Preta Maria Gadelha Gil Moreira, conhecida como Preta Gil, faleceu no domingo, 20 de julho de 2025, aos 50 anos, em Nova York, onde buscava tratamento experimental contra um câncer colorretal diagnosticado em janeiro de 2023. A notícia foi confirmada pela assessoria da artista e pelo pai, o cantor Gilberto Gil, em um comunicado oficial nas redes sociais, que destacou a tristeza da família e os esforços para repatriar o corpo ao Brasil. “É com tristeza que informamos o falecimento de Preta Maria Gadelha Gil Moreira, em Nova Iorque, onde estamos nesse momento cuidando dos procedimentos para sua repatriação ao Brasil. Pedimos a compreensão de tantos queridos amigos, fãs e profissionais da imprensa enquanto atravessamos esse momento difícil em família”, declarou Gilberto Gil.
Nascida no Rio de Janeiro em 8 de agosto de 1974, Preta era filha de Gilberto Gil e Sandra Gadelha, sobrinha de Caetano Veloso e afilhada de Gal Costa. Sua trajetória foi marcada por uma carreira multifacetada como cantora, atriz, apresentadora e empresária, além de um ativismo incansável contra preconceitos como racismo, gordofobia e homofobia. Mulher negra, bissexual e fora dos padrões estéticos convencionais, Preta transformou suas experiências pessoais em uma plataforma de luta pela diversidade e autoaceitação, tornando-se um símbolo de resistência e empoderamento, especialmente para a comunidade LGBTQIA+.

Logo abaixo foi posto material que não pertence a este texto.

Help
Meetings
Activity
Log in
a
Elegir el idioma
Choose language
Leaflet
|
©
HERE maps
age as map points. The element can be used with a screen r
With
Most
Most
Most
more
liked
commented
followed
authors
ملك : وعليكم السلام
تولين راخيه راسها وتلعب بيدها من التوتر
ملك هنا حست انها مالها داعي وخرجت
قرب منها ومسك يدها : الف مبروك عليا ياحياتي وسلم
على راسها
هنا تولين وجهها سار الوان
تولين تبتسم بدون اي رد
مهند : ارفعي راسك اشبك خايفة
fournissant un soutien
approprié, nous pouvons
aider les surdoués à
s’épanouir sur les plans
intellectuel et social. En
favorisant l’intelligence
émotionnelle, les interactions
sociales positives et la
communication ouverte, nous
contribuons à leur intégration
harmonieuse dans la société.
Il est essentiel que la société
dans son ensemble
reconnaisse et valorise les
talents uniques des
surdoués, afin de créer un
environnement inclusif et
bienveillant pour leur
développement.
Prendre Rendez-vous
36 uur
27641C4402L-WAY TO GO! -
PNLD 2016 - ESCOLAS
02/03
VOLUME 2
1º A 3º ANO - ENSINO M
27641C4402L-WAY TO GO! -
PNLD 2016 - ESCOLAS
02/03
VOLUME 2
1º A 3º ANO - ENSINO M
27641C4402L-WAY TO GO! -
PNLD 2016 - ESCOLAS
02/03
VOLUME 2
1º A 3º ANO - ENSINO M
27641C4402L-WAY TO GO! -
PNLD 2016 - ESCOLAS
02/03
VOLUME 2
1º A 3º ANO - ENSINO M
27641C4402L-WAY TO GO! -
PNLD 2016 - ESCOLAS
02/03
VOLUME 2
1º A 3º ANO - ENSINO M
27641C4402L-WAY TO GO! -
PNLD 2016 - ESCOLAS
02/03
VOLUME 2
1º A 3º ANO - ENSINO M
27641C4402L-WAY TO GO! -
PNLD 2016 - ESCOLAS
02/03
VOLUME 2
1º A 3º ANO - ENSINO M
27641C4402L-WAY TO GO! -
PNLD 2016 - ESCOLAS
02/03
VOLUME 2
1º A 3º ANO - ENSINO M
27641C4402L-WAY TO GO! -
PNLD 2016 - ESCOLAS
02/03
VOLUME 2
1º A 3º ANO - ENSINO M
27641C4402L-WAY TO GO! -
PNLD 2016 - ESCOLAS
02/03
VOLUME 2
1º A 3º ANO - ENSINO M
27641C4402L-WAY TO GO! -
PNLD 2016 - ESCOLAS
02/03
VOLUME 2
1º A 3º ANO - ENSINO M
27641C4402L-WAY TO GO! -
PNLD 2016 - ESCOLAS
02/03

Uma carreira vibrante na música e no carnaval
Preta Gil iniciou sua carreira musical aos 28 anos com o álbum Prêt-à-Porter (2003), que já trazia sua ousadia ao posar nua para a capa, desafiando padrões conservadores da época. A decisão, como ela mesma refletiu anos depois, foi um marco de coragem: “Se tivesse feito essas fotos hoje, eu seria taxada de mulher empoderada. Valeu a ousadia”. Ao longo de sua trajetória, lançou seis álbuns, incluindo Preta (2005), Noite Preta ao Vivo (2010), Sou Como Sou (2012), Bloco da Preta (2014) e Todas as Cores (2017), com parcerias de peso como Anitta, Lulu Santos, Ivete Sangalo, Pabllo Vittar e Gal Costa. Sua música, que transitava entre axé, samba e pop, celebrava a diversidade e questionava o ódio nas redes sociais, como na canção Vá Se Benzer, gravada com Gal Costa.